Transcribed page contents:
Start of Block

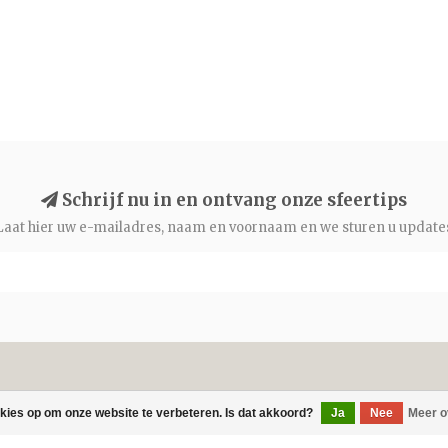
Schrijf nu in en ontvang onze sfeertips
Laat hier uw e-mailadres, naam en voornaam en we sturen u update
Informatie
okies op om onze website te verbeteren. Is dat akkoord?
Ja
Nee
Meer o
Klachten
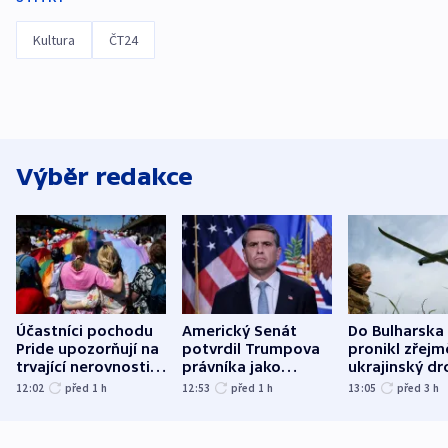
Kultura
ČT24
Výběr redakce
Účastníci pochodu
Americký Senát
Do Bulharska
Pride upozorňují na
potvrdil Trumpova
pronikl zřejm
trvající nerovnosti i
právníka jako
ukrajinský dr
společenskou
ministra
explodoval k
12:02
před 1
h
12:53
před 1
h
13:05
před 3
h
atmosféru
spravedlnosti
od plynovod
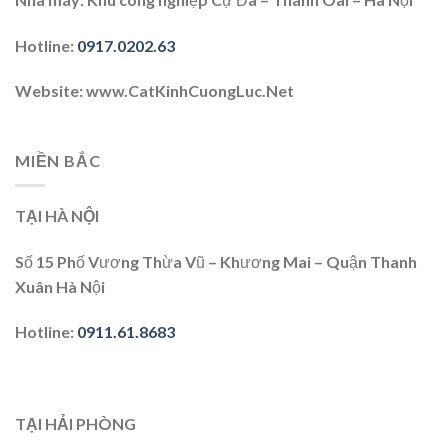
Hotline
:
0917.0202.63
Website
: www.CatKinhCuongLuc.Net
MIỀN BẮC
TẠI HÀ NỘI
Số 15 Phố Vương Thừa Vũ – Khương Mai – Quận Thanh
Xuân Hà Nội
Hotline
:
0911.61.8683
TẠI HẢI PHÒNG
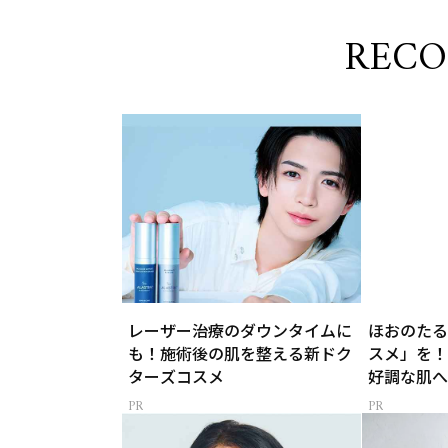
REC
レーザー治療のダウンタイムに
ほおのたる
も！施術後の肌を整える新ドク
スメ」を！
ターズコスメ
好調な肌へ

End of Block

• What the exercise asks
Output the lines of the data exactly, starting at the first and ending with the line that has "TẠI HẢI PHÒNG". Pictures are not part of it.

• Answer box
Schrijf nu in en ontvang onze sfeertips
Laat hier uw e-mailadres, naam en voornaam en we sturen u update
Informatie
okies op om onze website te verbeteren. Is dat akkoord?
Ja
Nee
Meer o
Klachten
Kultura
ČT24
Výběr redakce
Účastníci pochodu
Americký Senát
Do Bulharska
Pride upozorňují na
potvrdil Trumpova
pronikl zřejm
trvající nerovnosti i
právníka jako
ukrajinský dr
společenskou
ministra
explodoval k
12:02
před 1
h
12:53
před 1
h
13:05
před 3
h
atmosféru
spravedlnosti
od plynovod
Hotline
:
0917.0202.63
Website
: www.CatKinhCuongLuc.Net
MIỀN BẮC
TẠI HÀ NỘI
Số 15 Phố Vương Thừa Vũ – Khương Mai – Quận Thanh
Xuân Hà Nội
Hotline
:
0911.61.8683
TẠI HẢI PHÒNG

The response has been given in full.